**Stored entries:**
-*-*-

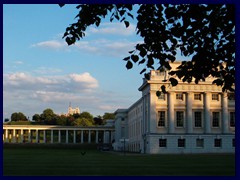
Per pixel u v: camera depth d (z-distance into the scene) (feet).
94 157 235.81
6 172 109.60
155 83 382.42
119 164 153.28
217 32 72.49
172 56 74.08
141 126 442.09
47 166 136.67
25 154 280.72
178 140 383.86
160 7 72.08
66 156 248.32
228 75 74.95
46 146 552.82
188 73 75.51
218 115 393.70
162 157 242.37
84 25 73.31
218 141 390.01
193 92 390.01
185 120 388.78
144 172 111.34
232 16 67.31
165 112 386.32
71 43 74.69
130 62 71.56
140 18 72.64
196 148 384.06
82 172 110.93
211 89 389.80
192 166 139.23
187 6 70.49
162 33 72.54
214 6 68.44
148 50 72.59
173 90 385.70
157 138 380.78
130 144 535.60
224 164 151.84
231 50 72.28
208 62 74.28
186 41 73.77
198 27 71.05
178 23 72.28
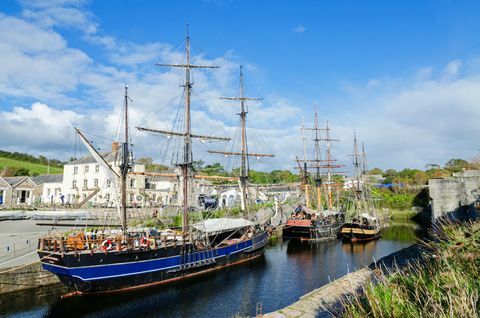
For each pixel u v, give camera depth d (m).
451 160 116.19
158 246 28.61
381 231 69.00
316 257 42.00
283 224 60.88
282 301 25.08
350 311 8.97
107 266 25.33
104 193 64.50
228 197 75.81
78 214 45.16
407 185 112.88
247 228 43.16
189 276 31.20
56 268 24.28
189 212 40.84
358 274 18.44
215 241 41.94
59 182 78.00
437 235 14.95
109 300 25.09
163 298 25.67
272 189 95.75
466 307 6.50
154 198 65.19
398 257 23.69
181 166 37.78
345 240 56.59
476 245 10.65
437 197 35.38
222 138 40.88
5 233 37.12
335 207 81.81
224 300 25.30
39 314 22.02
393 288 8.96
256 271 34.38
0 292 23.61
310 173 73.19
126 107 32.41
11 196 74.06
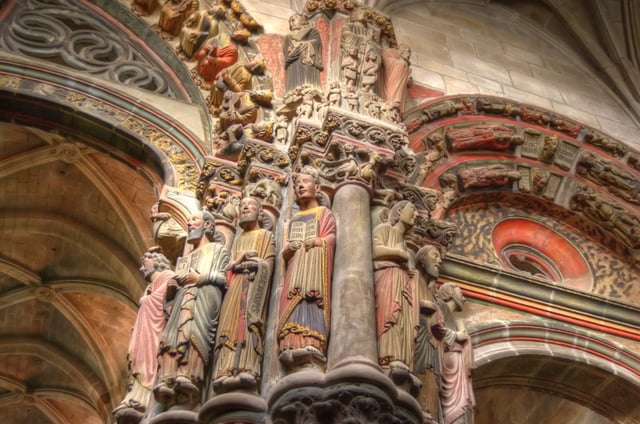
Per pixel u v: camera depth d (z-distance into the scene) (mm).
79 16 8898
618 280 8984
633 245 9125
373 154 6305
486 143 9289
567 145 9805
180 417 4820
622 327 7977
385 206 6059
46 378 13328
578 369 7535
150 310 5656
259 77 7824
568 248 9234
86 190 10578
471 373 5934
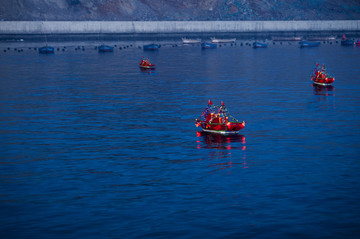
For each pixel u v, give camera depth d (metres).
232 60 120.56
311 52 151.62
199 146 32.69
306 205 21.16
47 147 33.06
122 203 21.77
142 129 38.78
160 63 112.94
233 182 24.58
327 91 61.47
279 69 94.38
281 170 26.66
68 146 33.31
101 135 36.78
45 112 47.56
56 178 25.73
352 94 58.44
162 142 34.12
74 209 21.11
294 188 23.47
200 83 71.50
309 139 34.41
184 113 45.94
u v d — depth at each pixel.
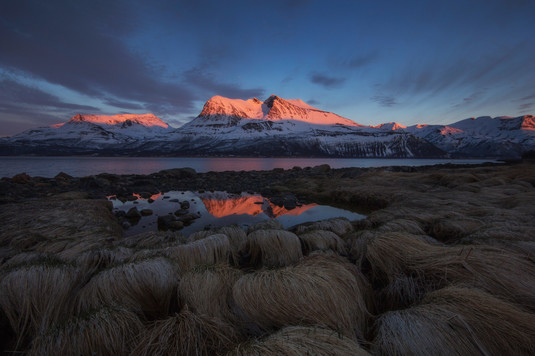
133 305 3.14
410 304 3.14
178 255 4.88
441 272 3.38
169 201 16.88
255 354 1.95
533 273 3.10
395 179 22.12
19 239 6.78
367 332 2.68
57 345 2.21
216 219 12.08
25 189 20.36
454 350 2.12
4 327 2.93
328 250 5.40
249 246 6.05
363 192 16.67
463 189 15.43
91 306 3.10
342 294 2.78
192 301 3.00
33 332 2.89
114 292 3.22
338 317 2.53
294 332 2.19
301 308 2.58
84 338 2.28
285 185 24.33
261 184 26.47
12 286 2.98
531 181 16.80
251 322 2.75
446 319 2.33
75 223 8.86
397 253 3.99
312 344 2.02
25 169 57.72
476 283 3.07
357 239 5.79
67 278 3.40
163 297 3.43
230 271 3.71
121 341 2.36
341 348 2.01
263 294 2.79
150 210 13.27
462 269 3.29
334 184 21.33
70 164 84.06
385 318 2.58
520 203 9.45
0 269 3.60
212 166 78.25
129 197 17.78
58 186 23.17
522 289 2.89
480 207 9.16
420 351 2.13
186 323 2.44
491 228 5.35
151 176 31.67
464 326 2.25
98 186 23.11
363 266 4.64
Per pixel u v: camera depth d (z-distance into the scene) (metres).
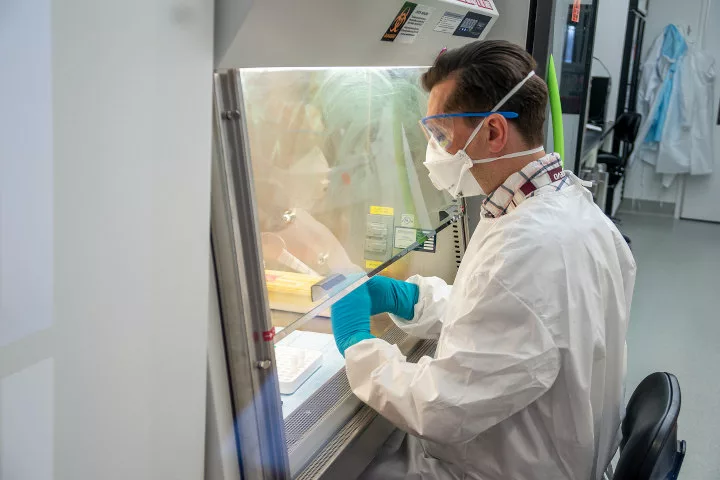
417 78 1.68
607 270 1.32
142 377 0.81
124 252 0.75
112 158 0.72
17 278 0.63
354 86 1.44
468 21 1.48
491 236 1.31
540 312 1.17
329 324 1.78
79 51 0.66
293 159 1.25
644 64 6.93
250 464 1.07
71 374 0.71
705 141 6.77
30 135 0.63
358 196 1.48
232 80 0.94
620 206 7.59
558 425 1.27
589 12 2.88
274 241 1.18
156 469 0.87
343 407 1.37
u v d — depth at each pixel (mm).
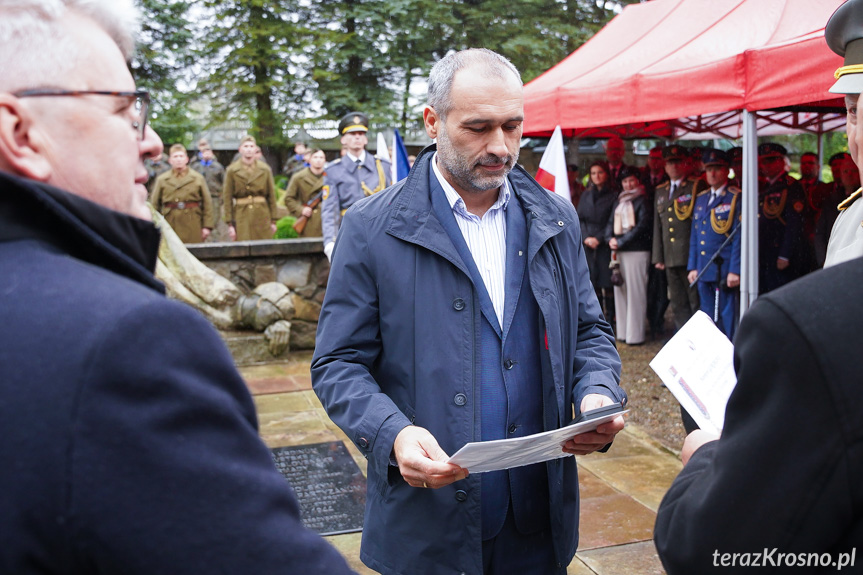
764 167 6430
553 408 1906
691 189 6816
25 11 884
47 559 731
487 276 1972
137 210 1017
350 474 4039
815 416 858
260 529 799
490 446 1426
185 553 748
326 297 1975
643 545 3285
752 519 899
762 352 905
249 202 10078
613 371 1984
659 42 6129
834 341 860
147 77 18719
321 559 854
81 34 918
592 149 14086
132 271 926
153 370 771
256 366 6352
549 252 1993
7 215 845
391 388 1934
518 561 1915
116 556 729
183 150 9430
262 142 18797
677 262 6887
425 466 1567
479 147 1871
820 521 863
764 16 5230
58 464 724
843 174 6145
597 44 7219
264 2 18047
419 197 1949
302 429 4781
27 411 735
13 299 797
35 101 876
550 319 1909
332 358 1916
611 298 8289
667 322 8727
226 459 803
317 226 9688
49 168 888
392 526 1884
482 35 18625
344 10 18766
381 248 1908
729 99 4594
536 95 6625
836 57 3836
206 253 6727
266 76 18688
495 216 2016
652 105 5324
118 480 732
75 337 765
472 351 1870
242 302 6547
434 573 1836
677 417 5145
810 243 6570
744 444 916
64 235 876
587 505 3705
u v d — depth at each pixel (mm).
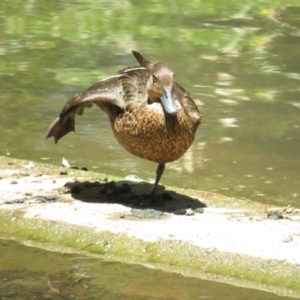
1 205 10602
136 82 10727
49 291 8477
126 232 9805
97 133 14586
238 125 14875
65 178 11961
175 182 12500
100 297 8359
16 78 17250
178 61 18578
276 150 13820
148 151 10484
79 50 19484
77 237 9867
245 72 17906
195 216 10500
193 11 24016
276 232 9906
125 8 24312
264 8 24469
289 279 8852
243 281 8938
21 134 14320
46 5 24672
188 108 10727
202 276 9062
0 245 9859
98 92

-*-*-

**Brief:** Leave out the pictures. Transcribe only the lines above, from the first through the one that contains "162 142 34.12".

**Solution for this task:**
Per pixel u v: camera depth d (z-distance into the scene) (feet).
94 157 235.81
6 172 109.60
155 83 382.42
119 164 153.28
217 32 72.49
172 56 74.08
141 126 442.09
47 166 136.67
25 154 280.72
178 140 383.86
160 7 72.08
66 156 248.32
228 75 74.95
46 146 552.82
188 73 75.51
218 115 393.70
162 157 242.37
84 25 73.31
218 141 390.01
193 92 390.01
185 120 388.78
144 172 111.34
232 16 67.31
165 112 386.32
71 43 74.69
130 62 71.56
140 18 72.64
196 148 384.06
82 172 110.93
211 89 389.80
192 166 139.23
187 6 70.49
162 33 72.54
214 6 68.44
148 50 72.59
173 90 385.70
157 138 380.78
130 144 535.60
224 164 151.84
231 50 72.28
208 62 74.28
186 41 73.77
198 27 71.05
178 23 72.28
For each pixel u v, give camera depth d (m).
451 160 116.19
158 246 28.61
381 231 69.00
316 257 42.00
283 224 60.88
282 301 25.08
350 311 8.97
107 266 25.33
104 193 64.50
228 197 75.81
78 214 45.16
407 185 112.88
247 228 43.16
189 276 31.20
56 268 24.28
189 212 40.84
358 274 18.44
215 241 41.94
59 182 78.00
437 235 14.95
109 300 25.09
163 298 25.67
272 189 95.75
466 307 6.50
154 198 65.19
398 257 23.69
181 166 37.78
345 240 56.59
476 245 10.65
437 197 35.38
222 138 40.88
5 233 37.12
335 207 81.81
224 300 25.30
39 314 22.02
393 288 8.96
256 271 34.38
0 292 23.61
310 173 73.19
126 107 32.41
11 196 74.06
Per pixel u v: camera depth d (z-distance into the scene) (mm).
79 16 8898
618 280 8984
633 245 9125
373 154 6305
486 143 9289
567 145 9805
180 417 4820
622 327 7977
385 206 6059
46 378 13328
578 369 7535
150 310 5656
259 77 7824
568 248 9234
86 190 10578
471 373 5934
For each pixel u v, give camera depth d (metres).
232 60 120.56
311 52 151.62
199 146 32.69
306 205 21.16
47 147 33.06
122 203 21.77
142 129 38.78
160 63 112.94
233 182 24.58
327 91 61.47
279 69 94.38
281 170 26.66
68 146 33.31
101 135 36.78
45 112 47.56
56 178 25.73
352 94 58.44
162 142 34.12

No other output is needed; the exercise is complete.